- **WORK INSTRUCTIONS**: Reproduce word for word the lines of the listing below, starting with the line that contains "scientific name: Aquilegia canadensis" and ending with the line that contains "genus: Pinus", both included.

---------------

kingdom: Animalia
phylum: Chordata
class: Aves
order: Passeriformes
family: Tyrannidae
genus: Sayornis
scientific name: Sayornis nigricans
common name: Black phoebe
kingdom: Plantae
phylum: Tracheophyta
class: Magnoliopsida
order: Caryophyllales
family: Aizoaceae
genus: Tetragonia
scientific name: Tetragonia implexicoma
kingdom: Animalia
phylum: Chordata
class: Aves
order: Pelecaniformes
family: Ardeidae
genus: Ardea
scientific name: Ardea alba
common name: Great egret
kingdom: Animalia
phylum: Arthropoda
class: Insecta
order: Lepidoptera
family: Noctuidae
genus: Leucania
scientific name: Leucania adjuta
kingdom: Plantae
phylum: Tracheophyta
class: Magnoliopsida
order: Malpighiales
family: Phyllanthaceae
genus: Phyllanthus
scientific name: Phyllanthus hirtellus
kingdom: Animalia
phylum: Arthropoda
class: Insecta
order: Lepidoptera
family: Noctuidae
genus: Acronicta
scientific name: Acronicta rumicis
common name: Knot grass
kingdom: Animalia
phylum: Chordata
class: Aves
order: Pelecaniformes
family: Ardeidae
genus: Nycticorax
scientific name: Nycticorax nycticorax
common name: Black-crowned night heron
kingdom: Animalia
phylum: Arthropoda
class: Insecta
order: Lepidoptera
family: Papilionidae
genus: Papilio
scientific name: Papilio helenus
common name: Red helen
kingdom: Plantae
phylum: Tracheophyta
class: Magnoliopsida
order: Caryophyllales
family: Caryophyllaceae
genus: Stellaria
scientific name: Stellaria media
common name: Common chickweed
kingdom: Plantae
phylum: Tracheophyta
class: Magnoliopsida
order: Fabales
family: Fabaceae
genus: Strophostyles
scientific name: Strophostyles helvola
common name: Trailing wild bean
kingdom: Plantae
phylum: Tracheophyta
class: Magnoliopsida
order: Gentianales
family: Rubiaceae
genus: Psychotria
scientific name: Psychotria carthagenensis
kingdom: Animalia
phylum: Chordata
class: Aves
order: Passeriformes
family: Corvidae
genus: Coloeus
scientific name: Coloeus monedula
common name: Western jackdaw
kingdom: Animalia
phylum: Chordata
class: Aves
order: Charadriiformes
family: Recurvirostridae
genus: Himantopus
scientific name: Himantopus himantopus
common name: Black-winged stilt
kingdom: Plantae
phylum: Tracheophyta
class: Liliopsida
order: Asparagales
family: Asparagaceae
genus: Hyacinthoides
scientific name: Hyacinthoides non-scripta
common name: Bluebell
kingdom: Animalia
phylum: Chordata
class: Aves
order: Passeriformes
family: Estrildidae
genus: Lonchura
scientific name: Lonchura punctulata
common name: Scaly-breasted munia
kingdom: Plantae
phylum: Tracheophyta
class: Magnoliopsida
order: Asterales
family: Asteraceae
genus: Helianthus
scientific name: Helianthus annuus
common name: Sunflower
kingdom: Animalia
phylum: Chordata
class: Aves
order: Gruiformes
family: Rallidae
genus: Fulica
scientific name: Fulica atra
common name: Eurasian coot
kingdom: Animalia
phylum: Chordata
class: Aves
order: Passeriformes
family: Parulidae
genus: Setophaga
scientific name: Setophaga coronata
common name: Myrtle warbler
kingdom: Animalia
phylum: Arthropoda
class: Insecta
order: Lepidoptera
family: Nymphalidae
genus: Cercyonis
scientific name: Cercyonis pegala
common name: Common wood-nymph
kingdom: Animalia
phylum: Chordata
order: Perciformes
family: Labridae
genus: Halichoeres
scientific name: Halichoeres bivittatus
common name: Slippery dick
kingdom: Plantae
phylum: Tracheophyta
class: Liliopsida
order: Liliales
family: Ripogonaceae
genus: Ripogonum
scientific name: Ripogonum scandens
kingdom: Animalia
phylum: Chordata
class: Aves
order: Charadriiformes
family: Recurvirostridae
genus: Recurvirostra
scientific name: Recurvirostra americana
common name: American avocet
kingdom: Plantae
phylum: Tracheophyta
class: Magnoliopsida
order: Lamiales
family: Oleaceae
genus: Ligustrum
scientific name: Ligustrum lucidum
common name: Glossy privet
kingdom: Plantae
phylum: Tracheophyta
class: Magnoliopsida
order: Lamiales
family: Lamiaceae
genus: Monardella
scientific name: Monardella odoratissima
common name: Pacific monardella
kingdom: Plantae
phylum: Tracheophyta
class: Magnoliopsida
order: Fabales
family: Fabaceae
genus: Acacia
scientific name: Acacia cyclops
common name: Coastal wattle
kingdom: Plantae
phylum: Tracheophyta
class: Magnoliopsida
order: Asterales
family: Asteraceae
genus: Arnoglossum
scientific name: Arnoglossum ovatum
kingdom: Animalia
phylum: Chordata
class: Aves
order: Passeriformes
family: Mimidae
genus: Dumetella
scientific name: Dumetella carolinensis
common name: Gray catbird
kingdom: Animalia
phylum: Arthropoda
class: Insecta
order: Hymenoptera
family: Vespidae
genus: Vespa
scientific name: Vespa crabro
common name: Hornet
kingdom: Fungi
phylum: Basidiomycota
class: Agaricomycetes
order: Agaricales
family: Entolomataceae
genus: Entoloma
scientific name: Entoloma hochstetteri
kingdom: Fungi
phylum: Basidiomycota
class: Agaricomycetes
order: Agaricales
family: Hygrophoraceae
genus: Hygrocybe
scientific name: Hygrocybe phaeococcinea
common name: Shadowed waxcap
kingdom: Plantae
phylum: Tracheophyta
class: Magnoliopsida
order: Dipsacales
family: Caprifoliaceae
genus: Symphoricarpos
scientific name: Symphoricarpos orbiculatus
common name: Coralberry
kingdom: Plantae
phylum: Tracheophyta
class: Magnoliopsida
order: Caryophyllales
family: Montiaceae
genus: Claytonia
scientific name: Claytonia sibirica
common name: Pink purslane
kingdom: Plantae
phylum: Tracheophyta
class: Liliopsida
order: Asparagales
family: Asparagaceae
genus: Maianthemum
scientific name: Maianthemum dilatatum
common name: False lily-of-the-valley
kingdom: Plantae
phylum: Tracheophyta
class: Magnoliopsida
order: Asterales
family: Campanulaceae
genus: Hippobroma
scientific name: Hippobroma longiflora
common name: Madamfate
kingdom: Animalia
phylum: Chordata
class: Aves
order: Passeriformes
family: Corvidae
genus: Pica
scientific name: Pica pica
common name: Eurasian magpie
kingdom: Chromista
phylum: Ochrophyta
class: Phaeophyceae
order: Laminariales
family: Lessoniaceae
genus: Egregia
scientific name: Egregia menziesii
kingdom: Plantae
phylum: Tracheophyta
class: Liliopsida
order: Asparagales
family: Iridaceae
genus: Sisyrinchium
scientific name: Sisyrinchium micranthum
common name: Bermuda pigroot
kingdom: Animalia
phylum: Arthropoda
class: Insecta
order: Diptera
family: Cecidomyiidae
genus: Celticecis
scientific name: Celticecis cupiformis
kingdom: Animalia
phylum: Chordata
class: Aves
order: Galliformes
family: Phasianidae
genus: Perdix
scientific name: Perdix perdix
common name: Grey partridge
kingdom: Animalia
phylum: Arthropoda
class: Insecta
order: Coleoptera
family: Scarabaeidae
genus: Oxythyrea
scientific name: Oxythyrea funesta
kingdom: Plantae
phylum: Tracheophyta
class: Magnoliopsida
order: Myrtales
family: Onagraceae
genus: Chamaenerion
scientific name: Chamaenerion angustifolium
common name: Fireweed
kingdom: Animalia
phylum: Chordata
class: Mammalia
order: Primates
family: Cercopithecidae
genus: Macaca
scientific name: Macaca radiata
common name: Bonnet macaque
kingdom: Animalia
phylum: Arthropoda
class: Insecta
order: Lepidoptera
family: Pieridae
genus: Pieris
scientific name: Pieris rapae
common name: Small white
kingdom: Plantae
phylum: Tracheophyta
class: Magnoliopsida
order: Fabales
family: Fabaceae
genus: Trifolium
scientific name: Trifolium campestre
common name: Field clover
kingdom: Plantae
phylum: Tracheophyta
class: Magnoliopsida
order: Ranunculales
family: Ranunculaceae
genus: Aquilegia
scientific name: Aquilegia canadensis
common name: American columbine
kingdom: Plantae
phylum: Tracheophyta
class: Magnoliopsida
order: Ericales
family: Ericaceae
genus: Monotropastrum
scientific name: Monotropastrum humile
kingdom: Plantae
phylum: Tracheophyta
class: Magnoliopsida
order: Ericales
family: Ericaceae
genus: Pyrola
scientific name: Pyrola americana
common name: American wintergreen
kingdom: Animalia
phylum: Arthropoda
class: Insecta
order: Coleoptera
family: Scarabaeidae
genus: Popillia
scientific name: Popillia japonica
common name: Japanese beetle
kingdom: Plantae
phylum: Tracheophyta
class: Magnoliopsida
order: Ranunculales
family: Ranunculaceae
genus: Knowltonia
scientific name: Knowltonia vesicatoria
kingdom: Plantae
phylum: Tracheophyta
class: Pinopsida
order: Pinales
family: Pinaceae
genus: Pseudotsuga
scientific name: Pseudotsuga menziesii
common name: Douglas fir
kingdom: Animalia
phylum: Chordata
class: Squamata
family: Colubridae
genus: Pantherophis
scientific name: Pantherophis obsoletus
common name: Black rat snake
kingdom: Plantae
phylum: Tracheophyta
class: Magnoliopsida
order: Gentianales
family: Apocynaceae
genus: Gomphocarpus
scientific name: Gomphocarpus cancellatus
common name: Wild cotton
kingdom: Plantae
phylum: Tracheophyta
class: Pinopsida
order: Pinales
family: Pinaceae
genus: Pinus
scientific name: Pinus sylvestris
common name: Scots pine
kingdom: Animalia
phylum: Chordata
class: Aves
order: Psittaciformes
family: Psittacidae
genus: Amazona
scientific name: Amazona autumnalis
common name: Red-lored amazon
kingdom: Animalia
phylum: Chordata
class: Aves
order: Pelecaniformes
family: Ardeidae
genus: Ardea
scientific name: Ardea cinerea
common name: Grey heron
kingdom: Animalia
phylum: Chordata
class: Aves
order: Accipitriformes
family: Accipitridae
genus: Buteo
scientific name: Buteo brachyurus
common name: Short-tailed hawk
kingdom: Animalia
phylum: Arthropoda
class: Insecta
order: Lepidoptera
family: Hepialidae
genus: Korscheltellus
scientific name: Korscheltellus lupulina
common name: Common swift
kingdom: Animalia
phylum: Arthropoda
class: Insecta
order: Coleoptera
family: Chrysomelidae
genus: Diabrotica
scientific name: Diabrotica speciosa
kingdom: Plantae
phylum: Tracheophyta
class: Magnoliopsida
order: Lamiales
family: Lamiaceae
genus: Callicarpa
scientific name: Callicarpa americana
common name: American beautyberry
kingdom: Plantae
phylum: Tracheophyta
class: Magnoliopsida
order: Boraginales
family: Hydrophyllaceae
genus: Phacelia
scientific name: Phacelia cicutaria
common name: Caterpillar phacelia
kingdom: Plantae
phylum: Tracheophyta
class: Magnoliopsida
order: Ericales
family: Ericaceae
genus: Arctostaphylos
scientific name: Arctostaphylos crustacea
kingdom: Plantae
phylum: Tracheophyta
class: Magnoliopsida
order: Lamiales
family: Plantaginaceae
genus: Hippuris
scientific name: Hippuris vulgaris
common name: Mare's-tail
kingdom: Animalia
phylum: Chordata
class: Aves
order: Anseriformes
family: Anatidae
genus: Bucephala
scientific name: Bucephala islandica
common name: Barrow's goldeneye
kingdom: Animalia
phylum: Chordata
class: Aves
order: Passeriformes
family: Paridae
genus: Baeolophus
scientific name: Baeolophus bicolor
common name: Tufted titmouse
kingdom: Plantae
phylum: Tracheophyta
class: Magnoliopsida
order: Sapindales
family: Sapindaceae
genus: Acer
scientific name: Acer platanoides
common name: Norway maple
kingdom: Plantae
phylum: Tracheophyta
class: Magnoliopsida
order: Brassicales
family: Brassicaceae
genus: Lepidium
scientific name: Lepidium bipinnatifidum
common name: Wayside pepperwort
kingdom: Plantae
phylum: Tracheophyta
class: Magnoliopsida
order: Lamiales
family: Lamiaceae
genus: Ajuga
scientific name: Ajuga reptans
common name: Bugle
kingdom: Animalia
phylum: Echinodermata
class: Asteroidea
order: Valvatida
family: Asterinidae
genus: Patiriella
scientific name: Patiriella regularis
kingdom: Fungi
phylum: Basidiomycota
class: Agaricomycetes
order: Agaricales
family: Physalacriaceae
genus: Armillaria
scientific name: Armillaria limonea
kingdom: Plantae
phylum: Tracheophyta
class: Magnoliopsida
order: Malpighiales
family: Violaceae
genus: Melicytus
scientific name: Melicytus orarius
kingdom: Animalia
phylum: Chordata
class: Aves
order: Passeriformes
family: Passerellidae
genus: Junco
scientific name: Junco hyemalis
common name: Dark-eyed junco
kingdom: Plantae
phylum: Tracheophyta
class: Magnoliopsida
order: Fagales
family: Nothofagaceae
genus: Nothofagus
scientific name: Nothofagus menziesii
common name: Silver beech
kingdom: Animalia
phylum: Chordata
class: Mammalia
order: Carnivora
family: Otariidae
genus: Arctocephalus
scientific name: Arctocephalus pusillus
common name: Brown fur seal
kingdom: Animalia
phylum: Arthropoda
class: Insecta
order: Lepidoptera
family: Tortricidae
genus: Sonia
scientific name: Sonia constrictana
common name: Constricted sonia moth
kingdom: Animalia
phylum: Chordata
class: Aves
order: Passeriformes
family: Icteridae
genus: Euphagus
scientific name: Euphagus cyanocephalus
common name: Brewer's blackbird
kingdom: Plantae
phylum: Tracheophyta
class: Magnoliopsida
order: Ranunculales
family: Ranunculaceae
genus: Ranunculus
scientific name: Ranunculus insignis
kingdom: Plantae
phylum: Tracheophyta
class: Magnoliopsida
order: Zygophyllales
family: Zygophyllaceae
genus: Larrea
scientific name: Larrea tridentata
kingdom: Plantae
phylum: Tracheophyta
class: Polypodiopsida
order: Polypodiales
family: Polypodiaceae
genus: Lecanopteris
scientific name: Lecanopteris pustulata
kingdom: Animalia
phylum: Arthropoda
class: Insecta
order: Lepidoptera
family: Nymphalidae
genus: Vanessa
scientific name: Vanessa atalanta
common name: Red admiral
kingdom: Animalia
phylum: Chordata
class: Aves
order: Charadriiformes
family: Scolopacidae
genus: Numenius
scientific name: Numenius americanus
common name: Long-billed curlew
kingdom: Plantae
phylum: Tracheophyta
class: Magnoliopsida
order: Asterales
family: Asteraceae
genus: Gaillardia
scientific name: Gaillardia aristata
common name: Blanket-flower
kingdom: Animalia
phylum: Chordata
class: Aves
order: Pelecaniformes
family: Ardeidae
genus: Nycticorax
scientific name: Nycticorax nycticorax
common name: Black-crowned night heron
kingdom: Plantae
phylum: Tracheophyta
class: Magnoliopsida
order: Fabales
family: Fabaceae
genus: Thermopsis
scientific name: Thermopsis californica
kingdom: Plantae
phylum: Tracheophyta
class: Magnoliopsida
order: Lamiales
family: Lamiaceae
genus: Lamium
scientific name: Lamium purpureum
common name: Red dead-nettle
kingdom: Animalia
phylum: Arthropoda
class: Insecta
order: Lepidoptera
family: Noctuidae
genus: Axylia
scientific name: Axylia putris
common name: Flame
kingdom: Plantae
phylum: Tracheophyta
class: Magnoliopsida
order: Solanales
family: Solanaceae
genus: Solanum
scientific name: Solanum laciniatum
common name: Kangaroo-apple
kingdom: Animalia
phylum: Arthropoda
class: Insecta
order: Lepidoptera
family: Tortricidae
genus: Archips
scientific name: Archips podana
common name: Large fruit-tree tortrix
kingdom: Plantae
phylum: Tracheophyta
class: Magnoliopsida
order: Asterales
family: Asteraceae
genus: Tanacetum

---------------

- **WRITTEN REPLY**:
scientific name: Aquilegia canadensis
common name: American columbine
kingdom: Plantae
phylum: Tracheophyta
class: Magnoliopsida
order: Ericales
family: Ericaceae
genus: Monotropastrum
scientific name: Monotropastrum humile
kingdom: Plantae
phylum: Tracheophyta
class: Magnoliopsida
order: Ericales
family: Ericaceae
genus: Pyrola
scientific name: Pyrola americana
common name: American wintergreen
kingdom: Animalia
phylum: Arthropoda
class: Insecta
order: Coleoptera
family: Scarabaeidae
genus: Popillia
scientific name: Popillia japonica
common name: Japanese beetle
kingdom: Plantae
phylum: Tracheophyta
class: Magnoliopsida
order: Ranunculales
family: Ranunculaceae
genus: Knowltonia
scientific name: Knowltonia vesicatoria
kingdom: Plantae
phylum: Tracheophyta
class: Pinopsida
order: Pinales
family: Pinaceae
genus: Pseudotsuga
scientific name: Pseudotsuga menziesii
common name: Douglas fir
kingdom: Animalia
phylum: Chordata
class: Squamata
family: Colubridae
genus: Pantherophis
scientific name: Pantherophis obsoletus
common name: Black rat snake
kingdom: Plantae
phylum: Tracheophyta
class: Magnoliopsida
order: Gentianales
family: Apocynaceae
genus: Gomphocarpus
scientific name: Gomphocarpus cancellatus
common name: Wild cotton
kingdom: Plantae
phylum: Tracheophyta
class: Pinopsida
order: Pinales
family: Pinaceae
genus: Pinus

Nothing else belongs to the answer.